[Your objective]: Quote every sentence in the passage on cheating below that begins with "That's".

[Quoted passage]:
** START **

Markxxx, the same for a philosophical discussion of “degrees” of infidelity. Signing up for an online service designed to get you an extramarital affair… what “degree” is that?
The point is that it’s not my place to render judgment regarding whether such a cheating market should exist, given that the human species as a whole benefits from cheating regardless of the circumstances. It’s not for us as individuals or as a society to police the whole world of human relationships to determine whether your conditions (“as long as it’s an agreed-upon in advance by the two folks in question”) might be. People out there are going to cheat, and they’re going to do it in whatever circumstances they find themselves in (99 percent of the time in violation of your stated standard). That’s life. That’s human life. That’s the way it has always been. Police your own back yard. Police your best friend’s back yard. But don’t police everyone in the world who might feel an urge to sign up on such Web sites.
It’s one thing to set standards for yourself or for people who are close to you. It’s an entirely different thing to start setting standards for the whole of humanity. Humans cheat, they always have throughout human history, they’ve done it in massive numbers, they’ve done it largely without the kind of open understanding you’ve set forth, it has generally been to the benefit of humanity as a whole. Yes, the individuals involved have suffered, but it’s the absolutely most common and mundane form of suffering that humans experience.
So, me, I’m not cheating, I’m advising the people close to me not to cheat, but the rest of the world – all the Ashley Madison subscribers out there – it’s none of my business to judge, and, indeed, I hope they all get what they’re hoping for. That’s humanity.
I think it’s entirely possible (although not proven) that we’ve evolved to be non-monogamous. We’ve also evolved to shit scat the size of Hershey’s bars. The latter we choose to do in private, there’s no reason we can’t choose to do the former in public. There may, once upon a time, have been evolutionary reasons for actual hidden cheating, but we’ve removed ourselves from that evolutionary pressure and can afford to be honest about it.

** END **

[Dataset extract]:
** START **

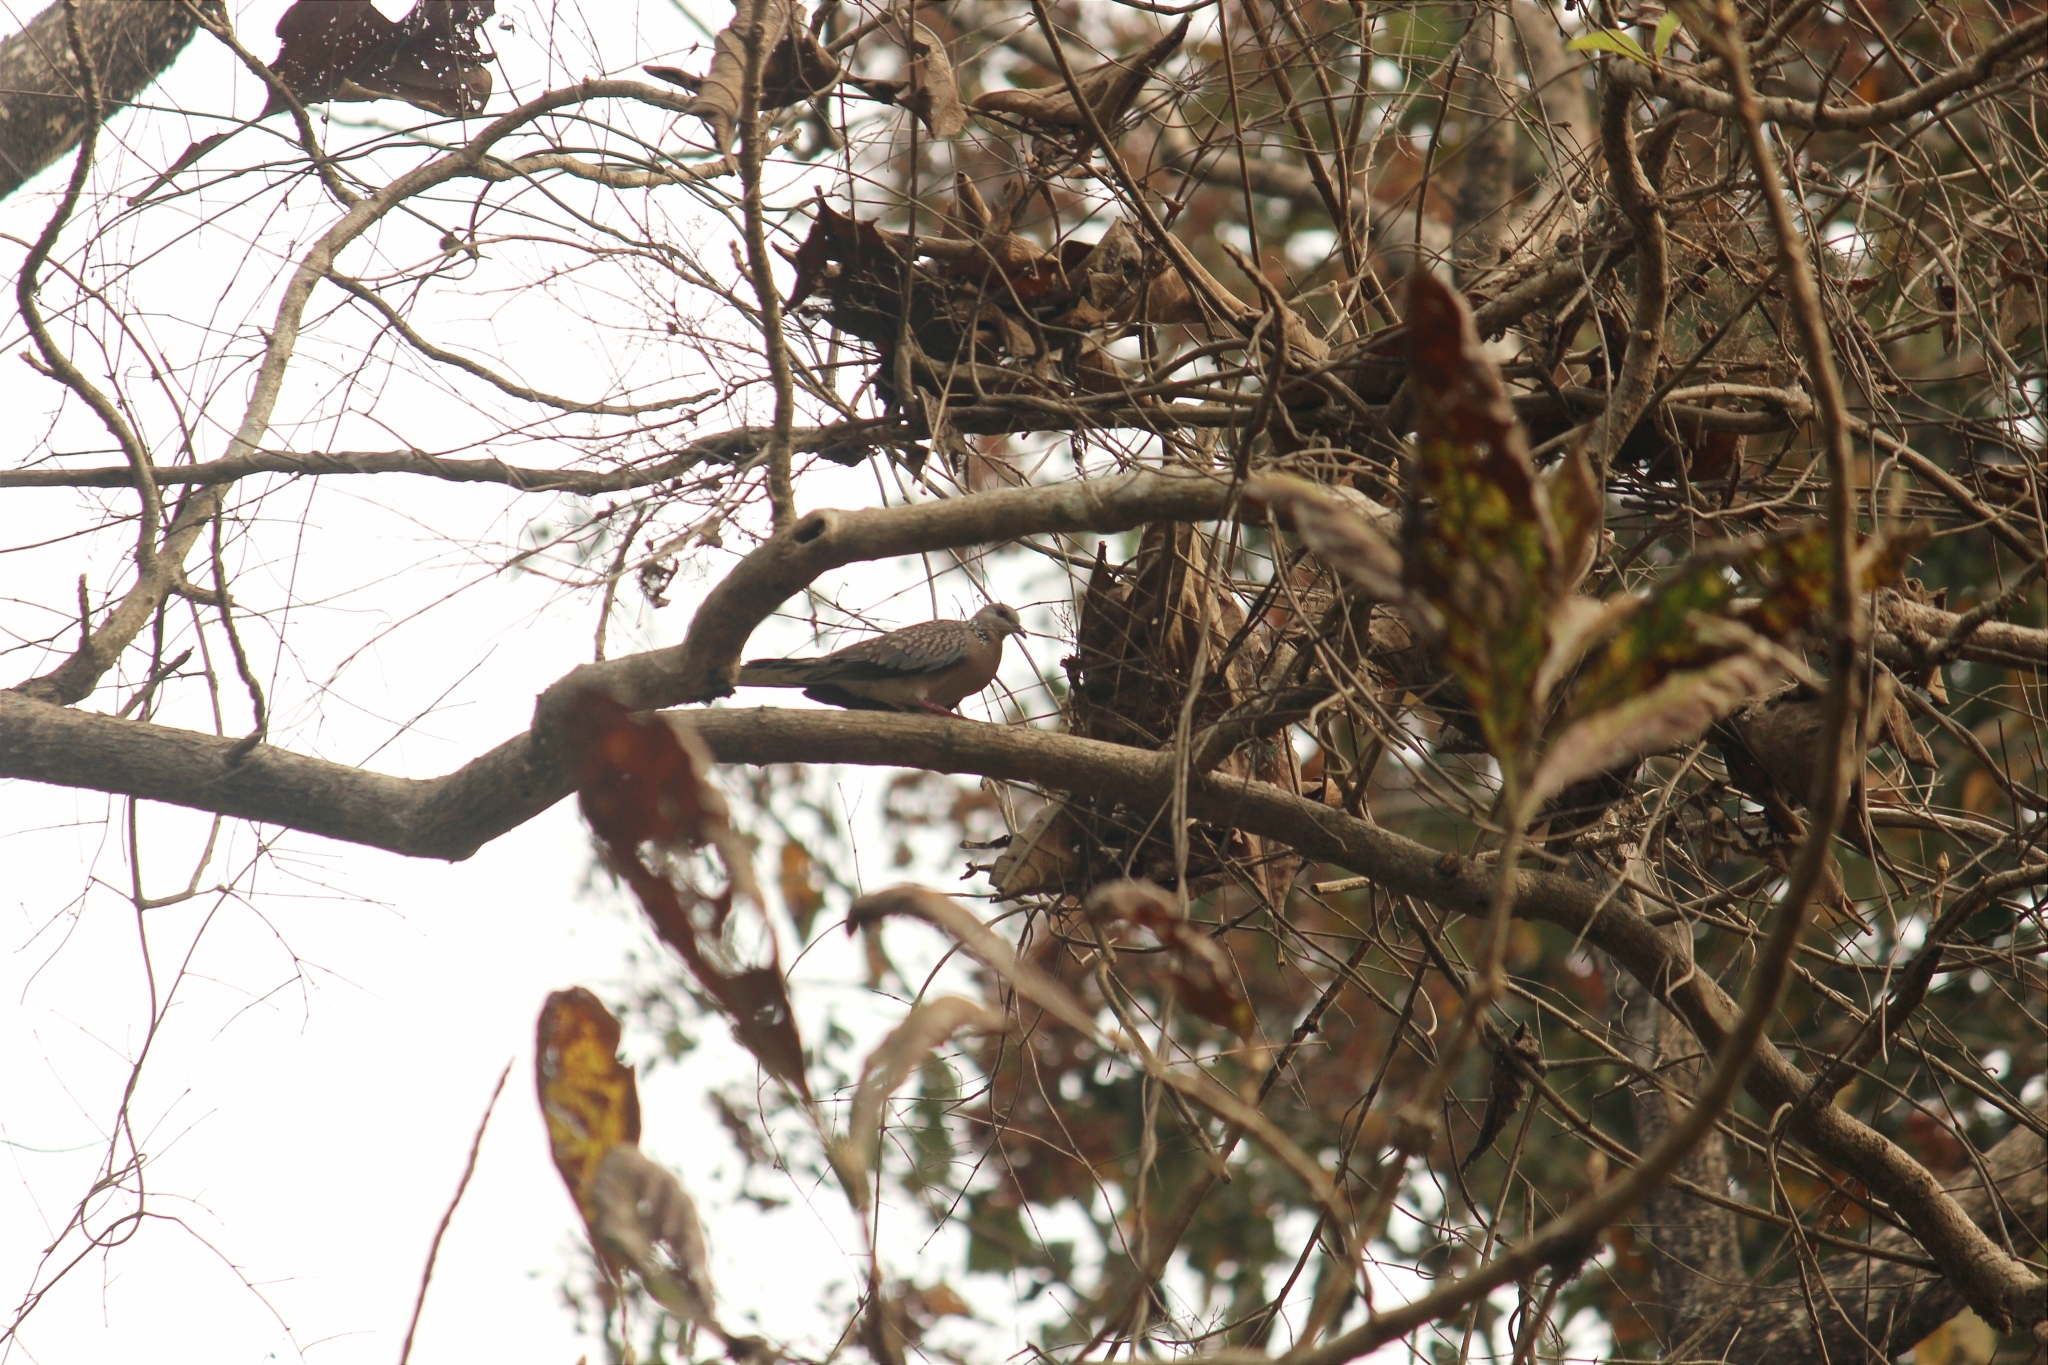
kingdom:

** END **

[Task response]:
That's life.
That's human life.
That's the way it has always been.
That's humanity.